It is not a secret that boats and boating equipment operate under some of the most extreme conditions imaginable. Boat trailers are no different. They sit idly for weeks and sometimes months, and then are suddenly pressed into service, traveling countless miles only to be dunked in the water and then left for a weekend or longer.
While they sit, bugs and other creatures find their way into cracks and crevices. While underway, they are subject to wind, rain, dirt, and vibration. Submerged, all the dirt and bugs coalesce into one mass.
All this can play havoc with your trailer’s wiring — wiring that you rely on to tell others on the road what you are doing. You cannot always see clearly while towing a boat. The wires that run the length of your trailer are your only protection.
Trailer wiring can fail spectacularly and suddenly. The first sign of trouble could be a blown fuse in your tow vehicle. Turn signals could suddenly begin quick flashing instead of their usual slow and steady rhythmic flash. Even more dangerous, nothing could work at all.
When any of these telltale signs occur, unless you have an immediately recognized problem such as a burned-out bulb, it is not always efficient to attempt to figure out the exact cause and look for one solution. Wires could be chafed and/or corroded anywhere, and others could be ready to let go. Trailer lighting problems are usually the result of a bad ground or an open circuit which is feeding electricity to the trailer.
The good news is that this does not mean the end of a weekend getaway. With a few simple tools, a readily available and inexpensive wiring kit, and other minor supplies from any automotive supply store, you can quickly re-wire your trailer and be on your way.
Electricity runs from your tow vehicle to your trailer through a connector. The most common is the four-pin connector. The typical trailer connection is a four-wire pin.

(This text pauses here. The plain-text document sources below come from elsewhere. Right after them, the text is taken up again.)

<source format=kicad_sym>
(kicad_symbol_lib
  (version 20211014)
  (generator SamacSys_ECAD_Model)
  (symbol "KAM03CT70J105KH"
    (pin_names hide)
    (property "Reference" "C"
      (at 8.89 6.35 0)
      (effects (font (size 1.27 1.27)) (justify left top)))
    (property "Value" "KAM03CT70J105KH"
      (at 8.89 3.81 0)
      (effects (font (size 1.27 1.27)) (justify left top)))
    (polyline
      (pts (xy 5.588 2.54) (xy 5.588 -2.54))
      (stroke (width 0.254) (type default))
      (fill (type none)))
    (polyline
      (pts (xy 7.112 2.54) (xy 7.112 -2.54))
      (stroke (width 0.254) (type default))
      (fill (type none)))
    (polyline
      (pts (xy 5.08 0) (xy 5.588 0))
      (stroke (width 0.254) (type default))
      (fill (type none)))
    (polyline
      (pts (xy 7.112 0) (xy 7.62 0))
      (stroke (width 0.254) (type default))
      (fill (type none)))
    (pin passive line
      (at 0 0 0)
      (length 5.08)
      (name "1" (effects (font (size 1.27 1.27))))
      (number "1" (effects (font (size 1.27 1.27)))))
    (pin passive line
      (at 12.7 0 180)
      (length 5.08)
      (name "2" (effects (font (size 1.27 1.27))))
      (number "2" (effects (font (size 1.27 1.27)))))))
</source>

From left to right on this older connector, white, brown, yellow, green.
The white wire led to the trailer is the ground, and it is grounded close to the receiver. Your taillights, side marker lights, and license plate light are powered by the brown wire. The yellow wire powers your left stop and left turn signal light, while the green wire powers your right stop and right turn signal light.
Each lighting fixture will be grounded to the trailer and this completes each circuit back through the white ground wire.
Five-, six-, and seven-pin connectors will operate extra items such as electric brakes, back up lights, or auxiliary power supplies on the trailer. If you have these they will utilize purple, blue, and red wires. These items too will be grounded to the trailer.
As you strip the old wires off the trailer, pay attention to where they lead. Take pictures or draw diagrams if it helps you remember.
Tools you might need include a Phillips and a flat-head screwdriver, a wire cutter, a wire stripper, and a soldering iron with solder. Supplies you will need include a new wiring kit that usually comes with new lights, electrical tape, lengths of split wire loom, and wire ties or clips.
In order to protect your new wiring, you should sheath it in split wire looms.
The split in the loom allows you to push wires into them. A little bit of tape every foot or so keeps them closed and protects your new wires from chafing. You can tape and/or wire-tie the ends to keep them from moving.
Where the wiring runs through square or round tubes in the trailer, it can be left loose inside in the loom. Where it is exposed, it should be wire tied or clipped as appropriate, at least every foot. Your wiring kit will come with instructions for connecting the wires to the lights. Begin at the front of the trailer and run the wires to the back in as straight a line as possible. When you reach the side marker lights, you will need to create a junction in the brown wire to run the power to the lights on each side of the trailer. Your kit should include Scothchlock Connectors for this purpose.
Or, you can create your own junction and solder it by stripping wires, soldering, and then sealing with tape. Wrap it securely.
At the back of the trailer, you will run the brown wire from one side to the other to connect the marker lights and the license plate light. For simplicity, the yellow and green wires can be run along the same path as the brown wire with one of them following the brown wire to the other side of the trailer. Be sure to connect the ground wire securely to the trailer.
Problems with trailer wiring occur often, especially if you are using an older trailer, however, with a few tools, patience, and a new wiring kit, you can be on your way in a very short time.